La société Tolartois a cessé toute production à compter de fin septembre 2017, après l'avoir annoncé par courrier du 8 septembre 2017, invoquant un bouleversement de l'économie de contrat.
La société Tolartois ne justifie pas de la proportion de son chiffre d'affaires réalisé avec la société Schneider avant septembre 2016, puis pendant la période de baisse des commandes jusqu'à sa décision de cesser toute production avant le terme du préavis.
La société Schneider justifie du montant des règlements suivants émis au bénéfice de la société Tolartois :
- année 2014 : 1'075'113,69 euros
- année 2015 : 1'049'534,28 euros
- année 2016 : 1'032'414,82 euros
- du 1er janvier 2017 au 30 septembre 2017, soit neuf mois : 786'897,80 euros,
ce dont il résulte l'absence de baisse de chiffre d'affaires pour la société Tolartois au cours de l'année 2017.
Elle n'établit dès lors pas avoir subi un préjudice résultant d'une baisse des commandes, affectant certaines références de production, entre mars 2017 et septembre 2017.
Il résulte de ces éléments qu'au regard de la durée de la relation commerciale, du secteur industriel concerné, du préavis écrit résultant du courriel de la société Schneider du 14 septembre 2016 prévoyant une baisse des commandes à compter de janvier 2017 jusqu'à la fin de la relation à la fin du mois d'octobre 2017, préavis ensuite modifié avec une baisse des commandes à compter du 28 février 2017 jusqu'au 28 février 2019, la société Schneider a respecté un délai de préavis écrit suffisant et n'a pas rompu brutalement la relation commerciale établie.
En conséquence, la demande du mandataire judiciaire de la société Tolartois en paiement de dommages-intérêts au titre d'une perte de marge brute doit être rejetée.
Les demandes en réparation de préjudices annexes invoqués, aménagement d'une ligne à Annezin, coût de démantèlement de la ligne à Béthune, location du site de Béthune, les troubles commerciales, seront également rejetées, en l'absence d'une rupture brutale de la relation commerciale.

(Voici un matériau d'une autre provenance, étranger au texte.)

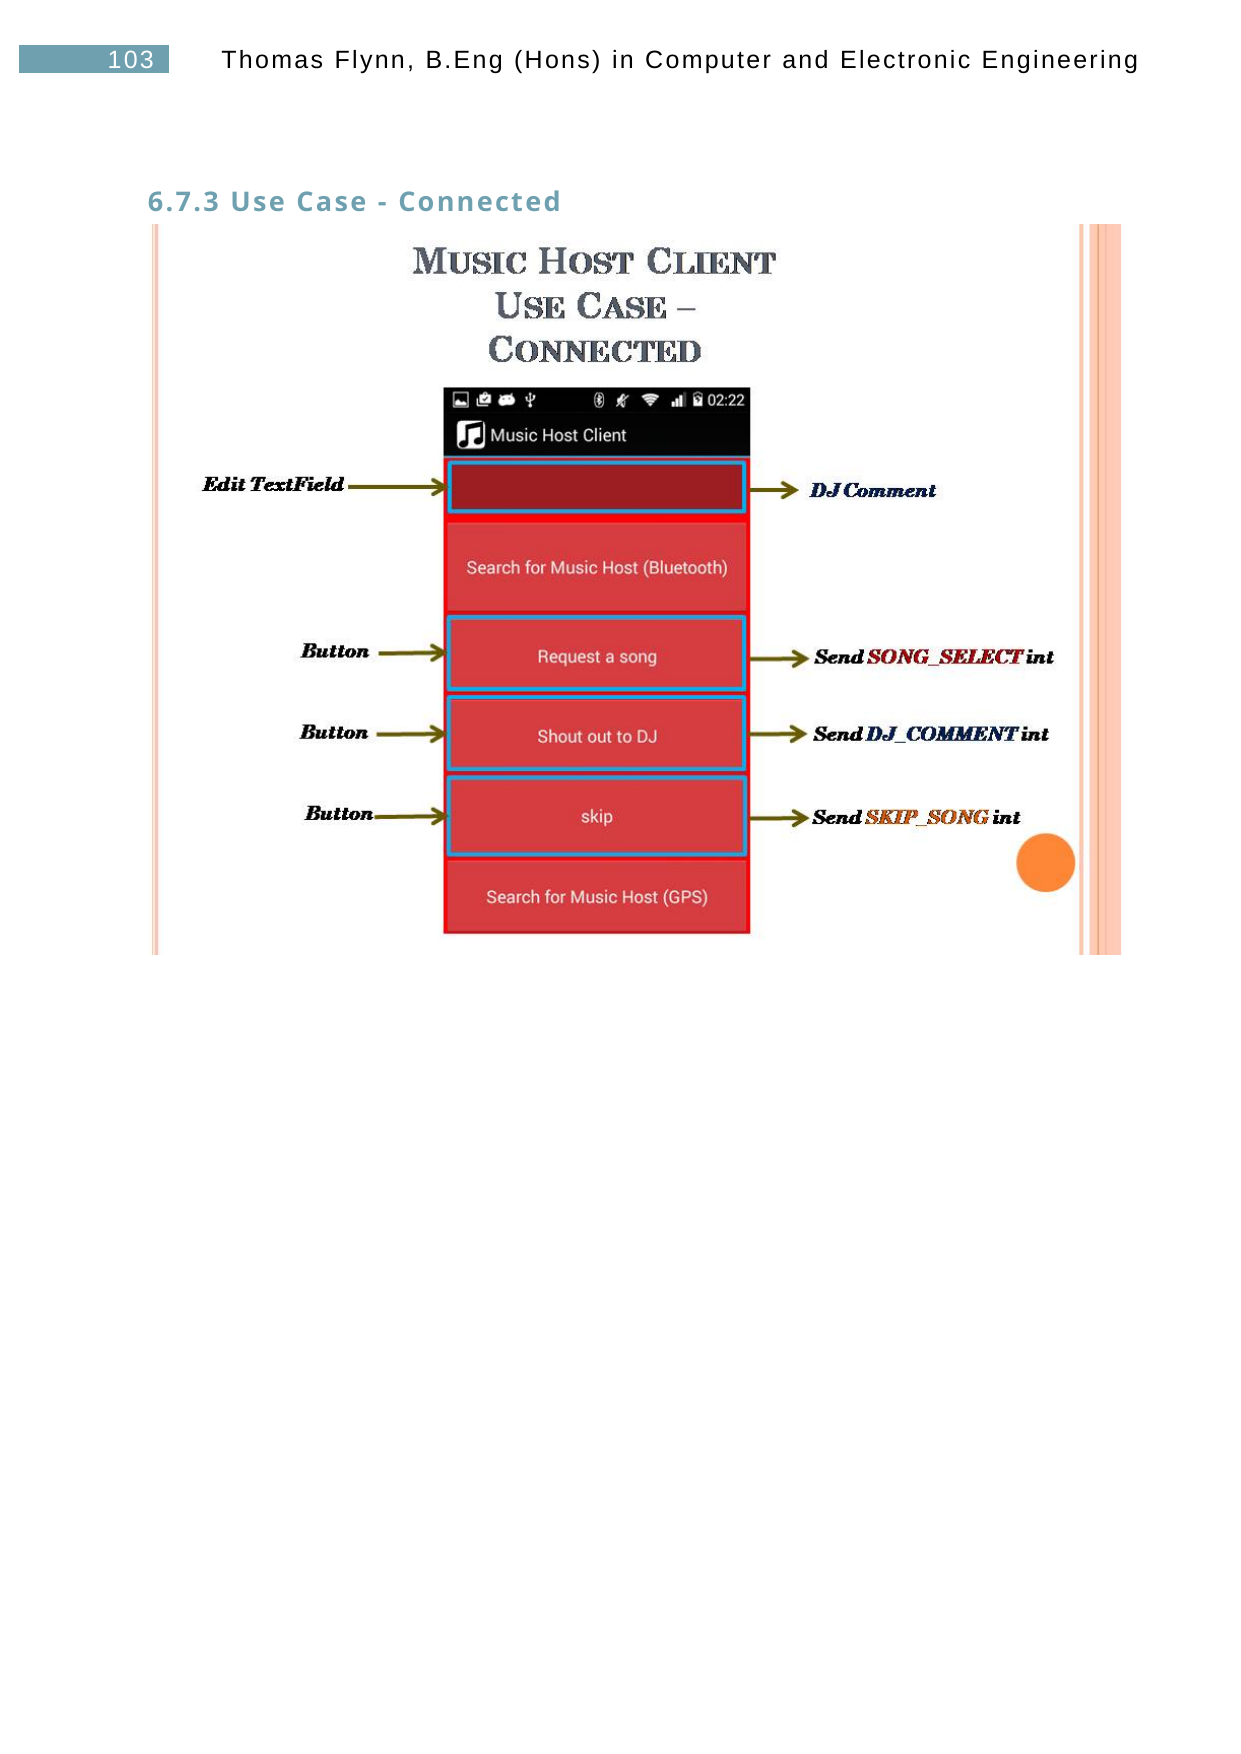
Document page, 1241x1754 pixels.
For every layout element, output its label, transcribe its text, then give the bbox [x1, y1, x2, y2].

Le jugement, qui a rejeté ces demandes, sera confirmé.
Sur la demande reconventionnelle de la société Schneider
Il résulte des pièces communiquées par la société Schneider qu'elle a trouvé un autre fournisseur de pièces métalliques, la société Minifaber.
Elle ne justifie pas, par les pièces versées au dossier, avoir subi un préjudice résultant de la décision de la société Tolartois de cesser toute production à compter de fin septembre 2017.

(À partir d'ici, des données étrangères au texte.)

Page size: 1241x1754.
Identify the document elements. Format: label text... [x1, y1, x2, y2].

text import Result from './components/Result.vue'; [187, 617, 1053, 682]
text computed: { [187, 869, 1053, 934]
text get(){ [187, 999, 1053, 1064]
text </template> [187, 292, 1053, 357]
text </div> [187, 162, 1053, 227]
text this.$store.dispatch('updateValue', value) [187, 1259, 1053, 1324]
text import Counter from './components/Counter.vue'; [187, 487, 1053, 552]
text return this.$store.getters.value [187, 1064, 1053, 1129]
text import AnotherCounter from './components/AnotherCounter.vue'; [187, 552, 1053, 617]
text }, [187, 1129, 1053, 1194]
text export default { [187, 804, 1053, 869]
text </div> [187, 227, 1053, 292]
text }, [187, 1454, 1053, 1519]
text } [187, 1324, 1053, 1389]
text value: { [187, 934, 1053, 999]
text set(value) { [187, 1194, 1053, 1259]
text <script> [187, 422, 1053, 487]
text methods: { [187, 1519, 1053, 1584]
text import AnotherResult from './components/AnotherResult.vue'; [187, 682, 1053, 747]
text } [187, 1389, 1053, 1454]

Le jugement, qui a rejeté cette demande, sera confirmé.
Sur l'article 700 du code de procédure civile et les dépens
Le jugement sera confirmé en ses dispositions relatives aux dépens et aux frais irrépétibles.
La société [T], en sa qualité de mandataire judiciaire de la société Tolartois, succombant, les dépens de la procédure d'appel seront fixés au passif de la procédure collective de la société Tolartois.
Il apparaît équitable d'allouer à la société Schneider la somme de 4 000 euros au titre des frais irrépétibles exposés en appel. Cette somme sera fixée au passif de la procédure collective de la société Tolartois.
PAR CES MOTIFS
La cour,
Statuant publiquement et contradictoirement,
CONFIRME le jugement du 30 septembre 2019 du tribunal de commerce de Paris en toutes ses dispositions ;
Y ajoutant,
FIXE la créance de la société Schneider Electric Industries au passif de la procédure collective de la société Tolartois à la somme de 4 000 euros au titre des frais irrépétibles d'appel sur le fondement de l'article 700 du code de procédure civile ;
FIXE les dépens d'appel au passif de la procédure collective de la société Tolartois.